Basic directory layout:

  • /etc/acme.sh/accounts: (Puppet Server) Private keys and other files related to ACME accounts
  • /etc/acme.sh/certs: Certificates, CA chains and OCSP files
  • /etc/acme.sh/configs: OpenSSL configuration and other files required for the CSR
  • /etc/acme.sh/csrs: Certificate signing requests (CSR)
  • /etc/acme.sh/home: (Puppet Server) Working directory for acme.sh
  • /etc/acme.sh/keys: Private keys for each certificate
  • /etc/acme.sh/results: (Puppet Server) Working directory, used to export certificates
  • /opt/acme.sh: (Puppet Server) Local copy of acme.sh (GIT repository)
  • /var/log/acme.sh/acme.log: (Puppet Server) acme.sh log file

Classes and parameters

Classes and parameters are documented in REFERENCE.md.

Limitations

Requires multiple Puppet runs

It takes several puppet runs to issue a certificate. Two Puppet runs are required to prepare the CSR on your Puppet node. Two more Puppet runs on your Puppet Server are required to sign the certificate and send it to PuppetDB. Now it's ready to be collected by your Puppet node.

The process is seamless for certificate renewals, but it takes a little time to issue a new certificate.

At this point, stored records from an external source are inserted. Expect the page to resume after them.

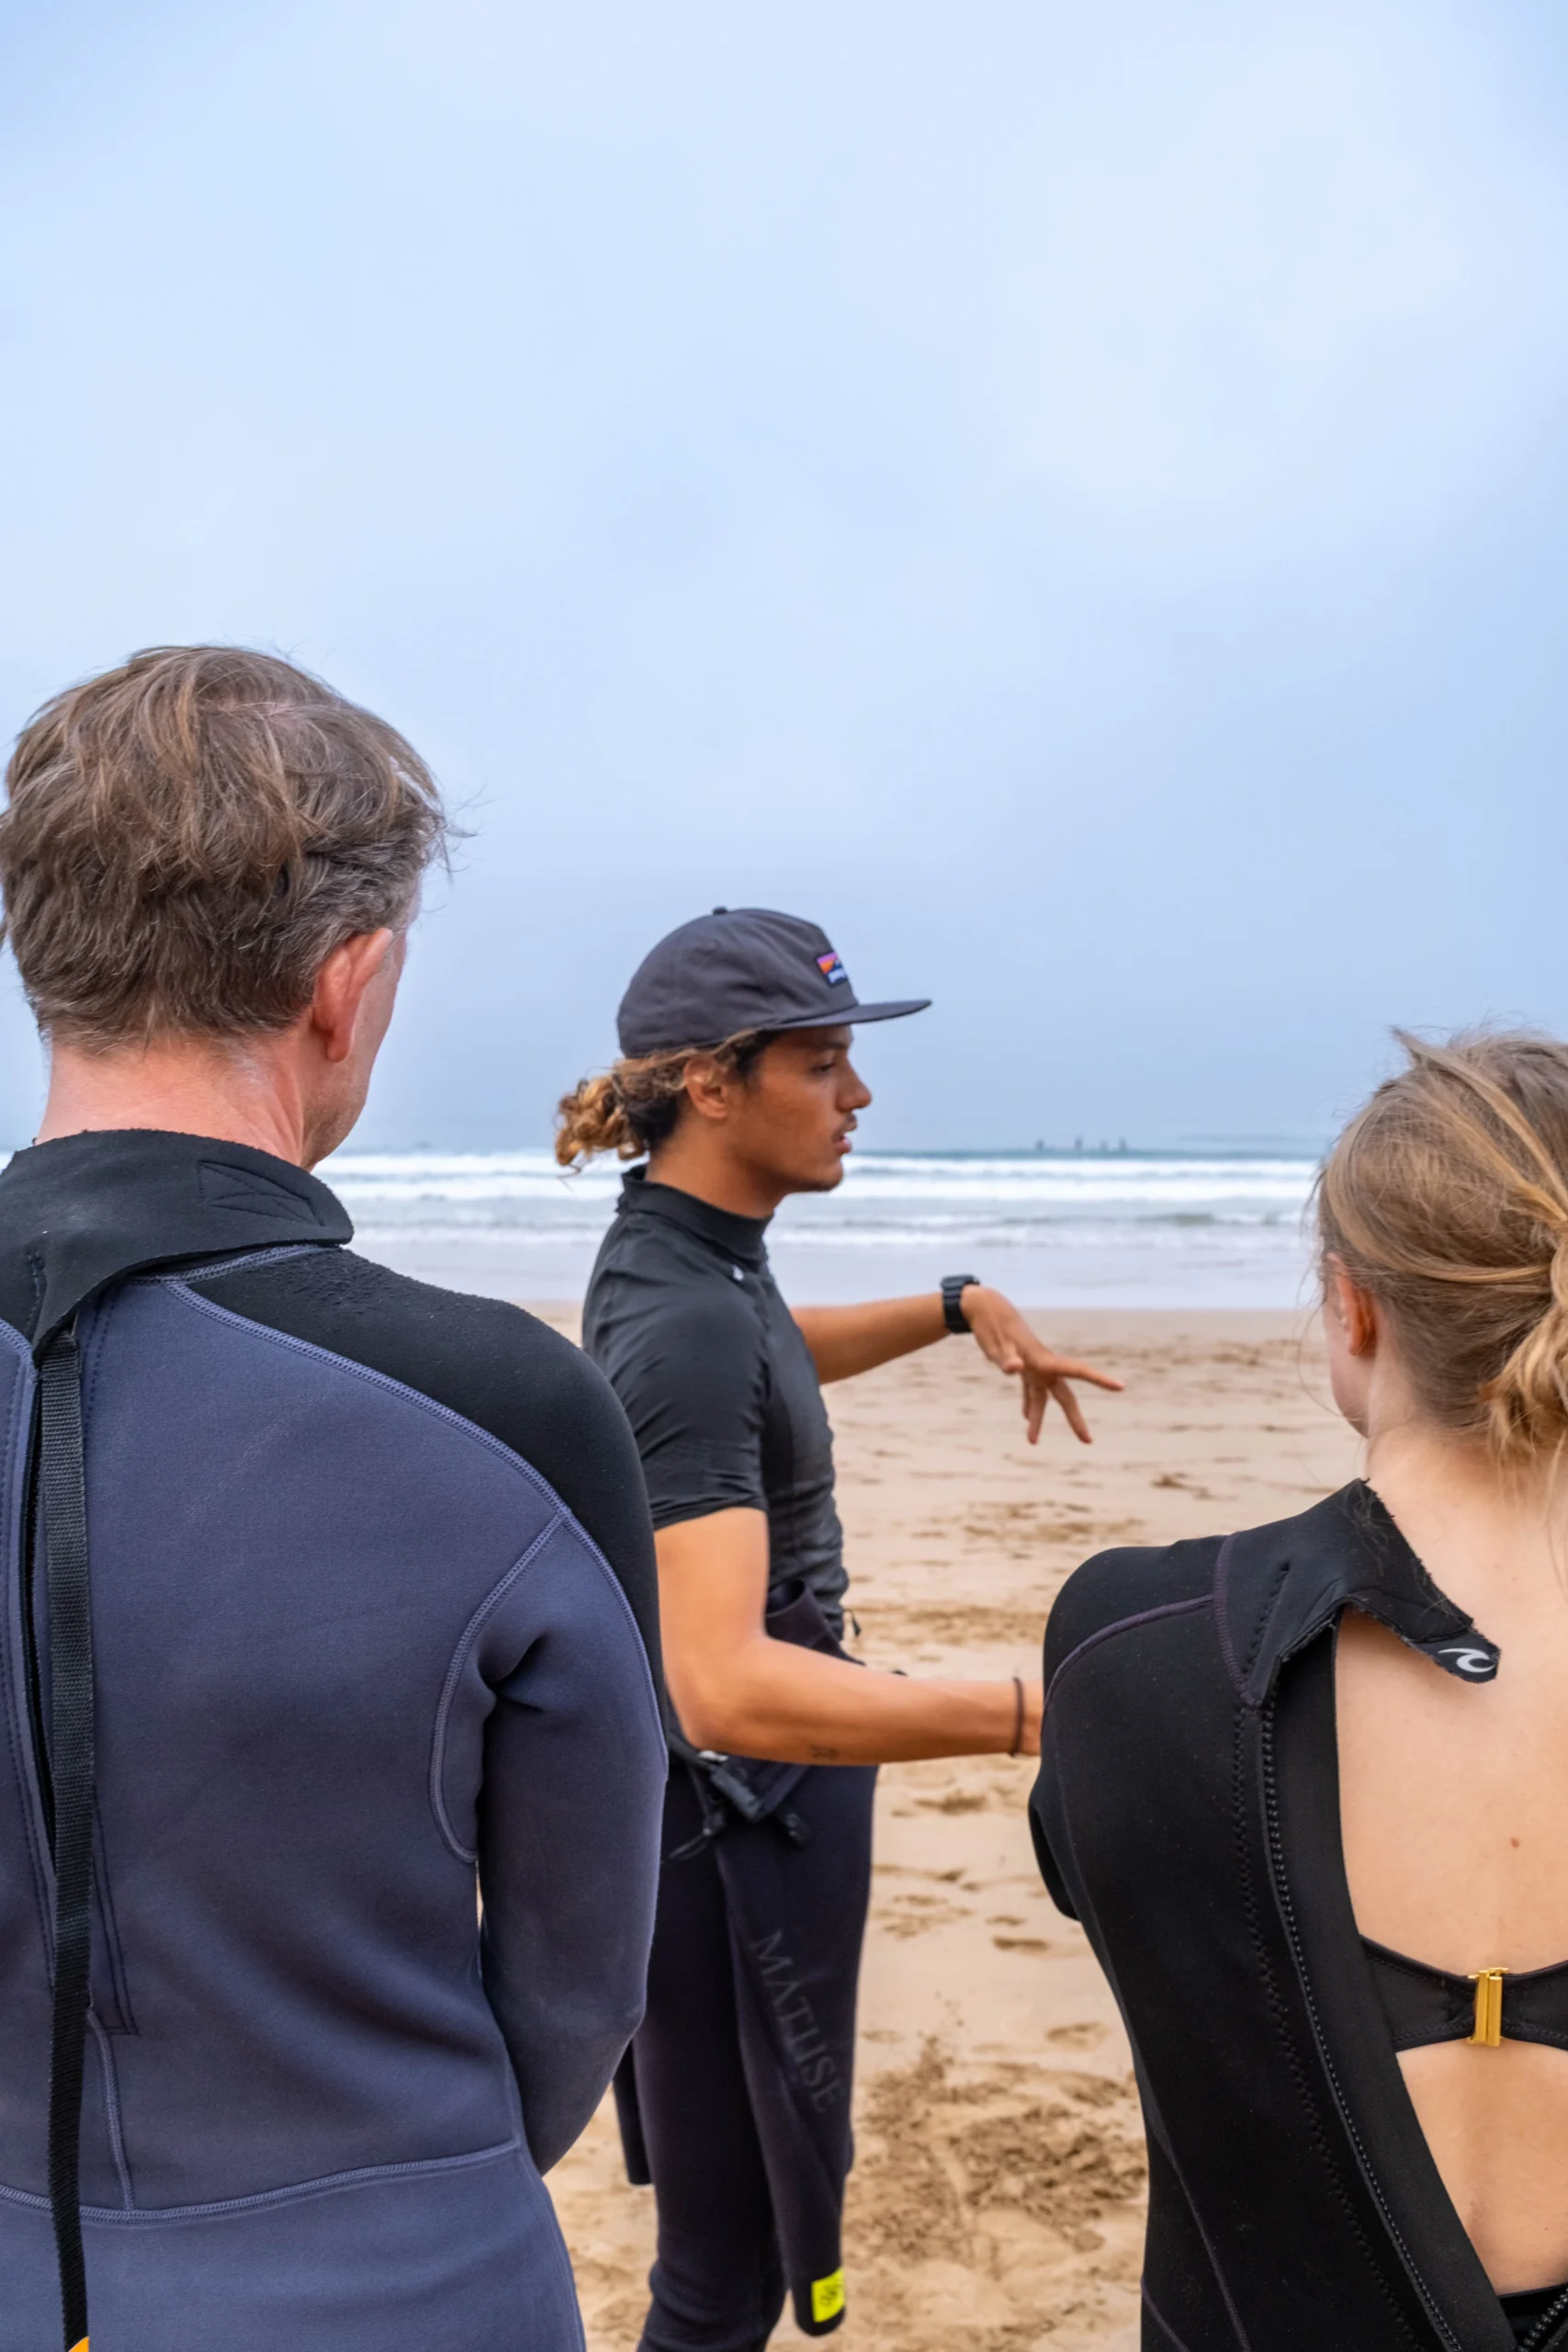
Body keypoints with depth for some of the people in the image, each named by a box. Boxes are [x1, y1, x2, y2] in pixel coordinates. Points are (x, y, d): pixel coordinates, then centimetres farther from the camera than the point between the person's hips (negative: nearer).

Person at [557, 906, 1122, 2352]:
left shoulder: (683, 1243, 3)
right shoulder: (683, 1322, -28)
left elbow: (772, 1354, 27)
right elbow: (724, 1686, -39)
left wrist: (961, 1307, 15)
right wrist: (1039, 1714, -47)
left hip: (743, 1789, 10)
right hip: (739, 1809, -10)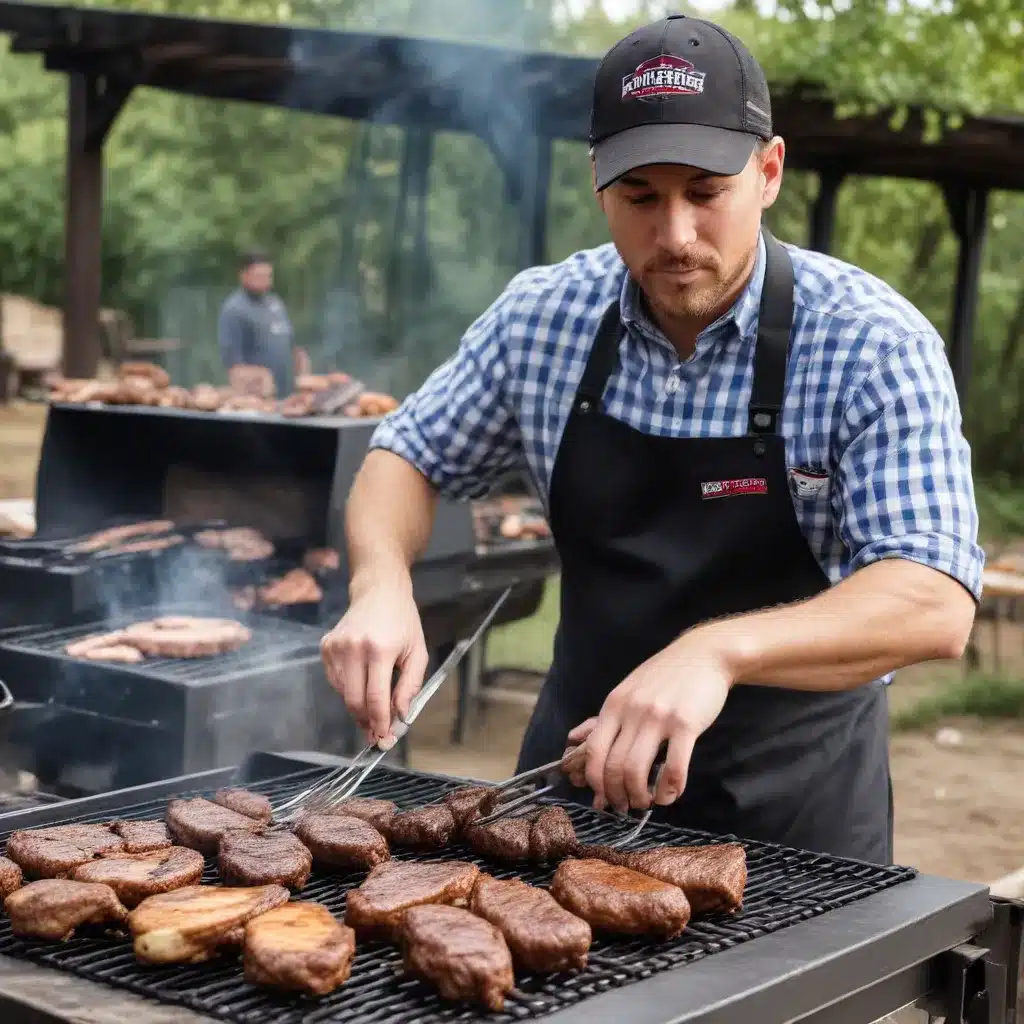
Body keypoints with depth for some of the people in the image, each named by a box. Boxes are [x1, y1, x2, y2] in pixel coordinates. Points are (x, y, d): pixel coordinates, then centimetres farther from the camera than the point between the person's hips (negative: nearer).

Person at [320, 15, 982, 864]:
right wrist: (382, 584, -16)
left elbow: (936, 604, -28)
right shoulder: (542, 316, -7)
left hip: (791, 804, -3)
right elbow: (410, 458, 6)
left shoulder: (875, 347, -19)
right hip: (579, 763, 4)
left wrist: (717, 651, -44)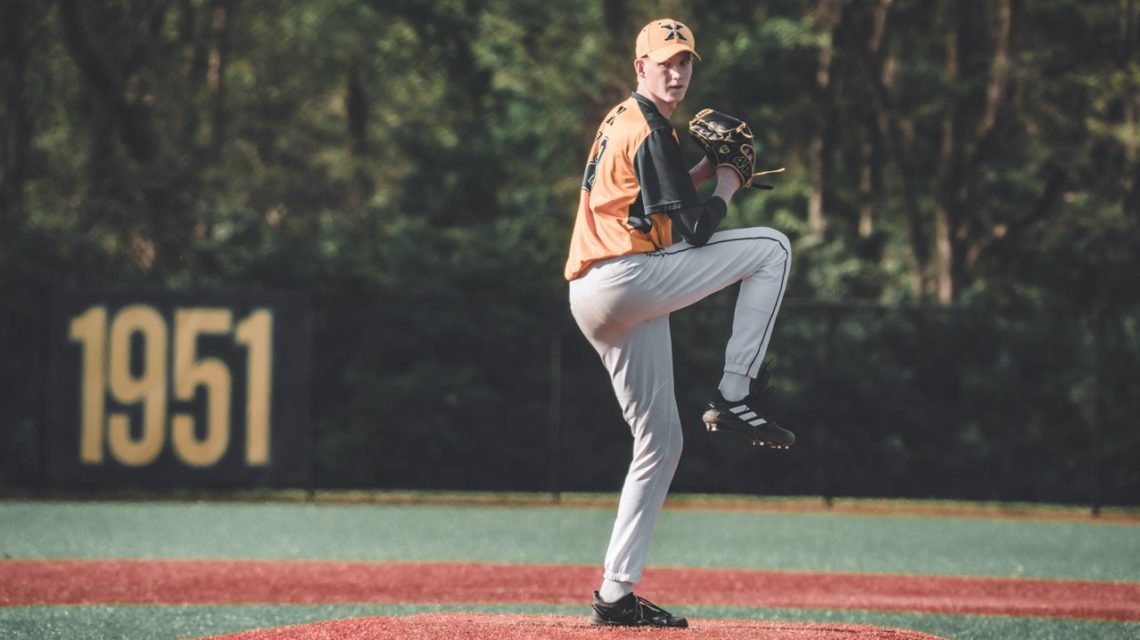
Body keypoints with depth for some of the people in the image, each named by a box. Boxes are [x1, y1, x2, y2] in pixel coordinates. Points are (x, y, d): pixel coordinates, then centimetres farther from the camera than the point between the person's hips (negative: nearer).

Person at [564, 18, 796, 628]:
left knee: (660, 442, 14)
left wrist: (706, 168, 16)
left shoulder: (620, 122, 21)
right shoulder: (649, 131, -9)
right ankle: (735, 397, -7)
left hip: (596, 302, 10)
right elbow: (694, 229, -13)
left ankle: (616, 594, 10)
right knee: (772, 246, -3)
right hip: (628, 276, -10)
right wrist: (727, 187, 5)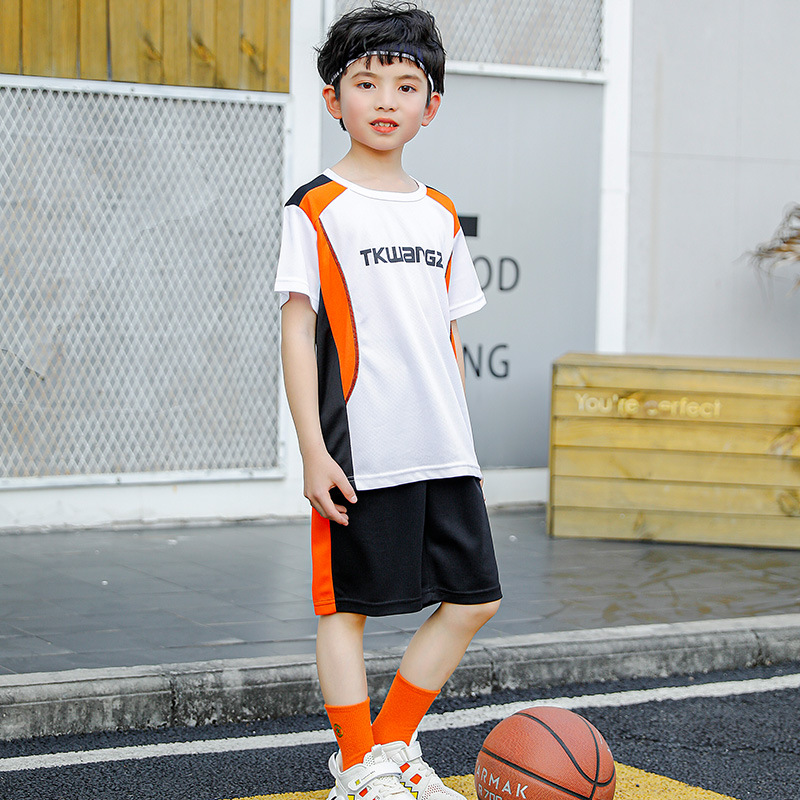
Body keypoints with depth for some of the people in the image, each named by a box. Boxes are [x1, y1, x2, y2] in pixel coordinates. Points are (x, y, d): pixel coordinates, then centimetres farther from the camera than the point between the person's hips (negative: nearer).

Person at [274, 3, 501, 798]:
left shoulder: (440, 215, 14)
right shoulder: (317, 209, -3)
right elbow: (297, 331, -7)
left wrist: (461, 439, 16)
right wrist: (313, 449, -13)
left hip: (443, 454, 6)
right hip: (359, 454, -6)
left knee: (472, 600, 7)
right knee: (346, 608, 0)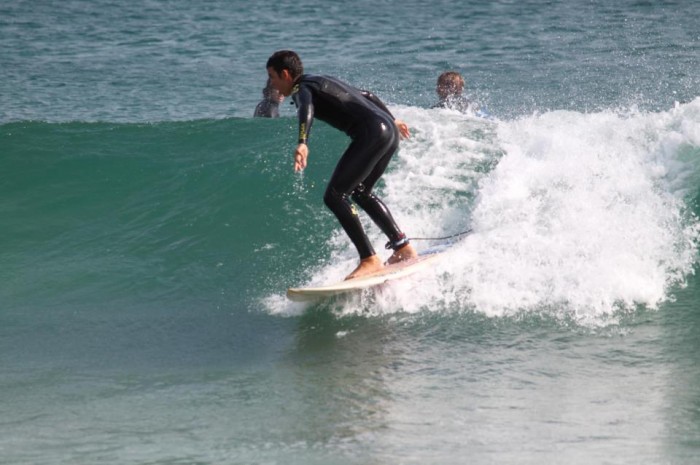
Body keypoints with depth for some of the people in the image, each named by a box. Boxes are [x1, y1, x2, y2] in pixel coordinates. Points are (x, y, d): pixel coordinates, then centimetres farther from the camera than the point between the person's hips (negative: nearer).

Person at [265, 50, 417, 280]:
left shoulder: (302, 89, 0)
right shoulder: (323, 82, 28)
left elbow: (306, 110, -24)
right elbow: (367, 95, 38)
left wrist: (302, 144, -42)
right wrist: (391, 119, 54)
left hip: (372, 133, -9)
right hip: (390, 132, 9)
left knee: (334, 196, -8)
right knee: (361, 193, 26)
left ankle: (370, 260, -14)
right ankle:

HTTP-01 challenge type untested

The HTTP-01 challenge type is theoretically supported, but it is untested with this module. Some additional parameters may be missing. Feel free to report issues or suggest enhancements.

OS Compatibility

This module was tested on CentOS/RedHat, Ubuntu/Debian and FreeBSD. Please open a new issue if your operating system is not supported yet, and provide information about problems or missing features.

Development

Please use the GitHub issues functionality to report any bugs or requests for new features. Feel free to fork and submit pull requests for potential contributions.

Fork

This module is a fork of the excellent bzed/bzed-letsencrypt. The fork was necessary in order to use acme.sh instead of dehydrated.

License

Copyright (C) 2017-2021 Frank Wall

Based on bzed/bzed-letsencrypt, Copyright 2017 Bernd Zeimetz.

Let's Encrypt is a trademark of the Internet Security Research Group. All rights reserved.

See the LICENSE file for further information.